Too soon, it was time to leave Bogota. I would definitely return to see more.
Our friendly driver and I chatted all the way to the airport as we drove past the throngs of bicyclists on a parallel, closed boulevard. It was bicycle Sunday.
In the airport, we were looked after by the Virgin Mary and this hard guy. I wasn’t sure what his look implied as I took a photo of the BVM—was he amused? Insulted? Would he tackle me to the ground for taking photos in a security area?
Our 45-minute flight to Medellin was uneventful, but there was no driver waiting for us on the other end. We waited 15 minutes, then I sent a What’s App message to Responsible Travel’s “emergency” number.
Responsible Travel quickly responded that they were checking. Was this an emergency? Not really. But as the minutes ticked away, we thought it had been best to contact them. If we took a taxi to our hotel, it might cost the driver—who perhaps was just stuck in traffic—his day’s big fare.
After half an hour, a man appeared and explained there had been two flights from Bogota at the same time and he had been waiting at the other one. He seemed angry that we hadn’t been on the other flight. Had he not been given the flight information? He stomped away with our bags, not looking back. We ran to keep up with him, and this time I sat in the back because he was clearly unhappy and noncommunicative. Was he mad that we had contacted Responsible Travel and “snitched” on him for being late?
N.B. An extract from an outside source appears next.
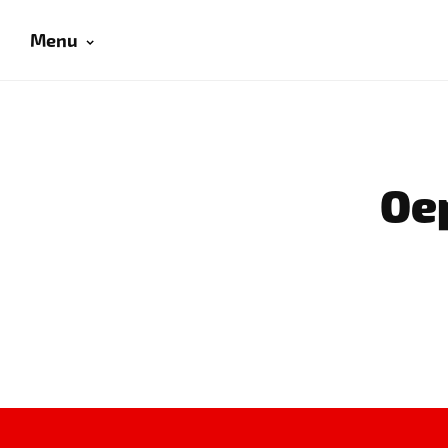
Menu
Oep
It had only been a half hour delay, but we hadn’t known it was going to be a half hour, so what else should/could we have done?
When he dropped us at the hotel he managed to say thank you for the tip, then was gone.
La Campana (The Bell) Boutique Hotel was very nice, with two real beds this time. The mattresses were as hard as concrete, and they must have been slung on ropes because they made loud creaking noises with every slightest move.
The art, once again, was “interesting,” this time by another European artist, Dali.
“There’s a mini bar!” I exclaimed happily. It was stocked with water, which according to the menu cost 3000 pesos. I was still getting used to the currency conversion and had my usual reaction to overpriced hotel room water until I realized it was only $1.
“Look, firewater!” I told Lynn as I held up one of three bottles in the mini bar. And they were not mini bottles, but serious 750ml bottles.
Aguardiente literally means fiery water. In Colombia, the eponymous local brand is distilled from sugar cane molasses and anise essential oils. The resulting booze apparently tastes like pastis, sambuca, or anisette. Ugh. It wouldn’t be hard to resist.
Lynn was ignoring me, until I got to the sausages.
“Salchichas Viena!” I called out.
“You’re mad!” Lynn responded. “Tell me you’re not going to eat those.”
“Of course not, they’re pork. But you might like them, British person. Oh wait—they’re probably not proper sausages ….”
Lynn and I have had long conversations in places from Chicago to Cornwall about what proper sausages are. Anything that looks like severed human fingers are not.
The wireless signal was strong in the lobby but grew progressively weaker as we climbed the stairs and walked down the hall to our room. In order to communicate with Roxana, who we hoped to meet later, I had to leave the room and walk down the hall to the top of the stairs.
This was okay. I had little Internet access for 10 days, and I have to say my mind felt calmer. Did I use this to reset my cell phone habits? No.
We were to meet Roxana at the nearby Park Lleras, so we asked for a map at the desk.
“No one can find our hotel,” the desk clerk said, obviously shy about speaking English.
“Not even taxi drivers. Walking is the best way to not get lost.”
Lynn turned to me. “So we’re stuffed.”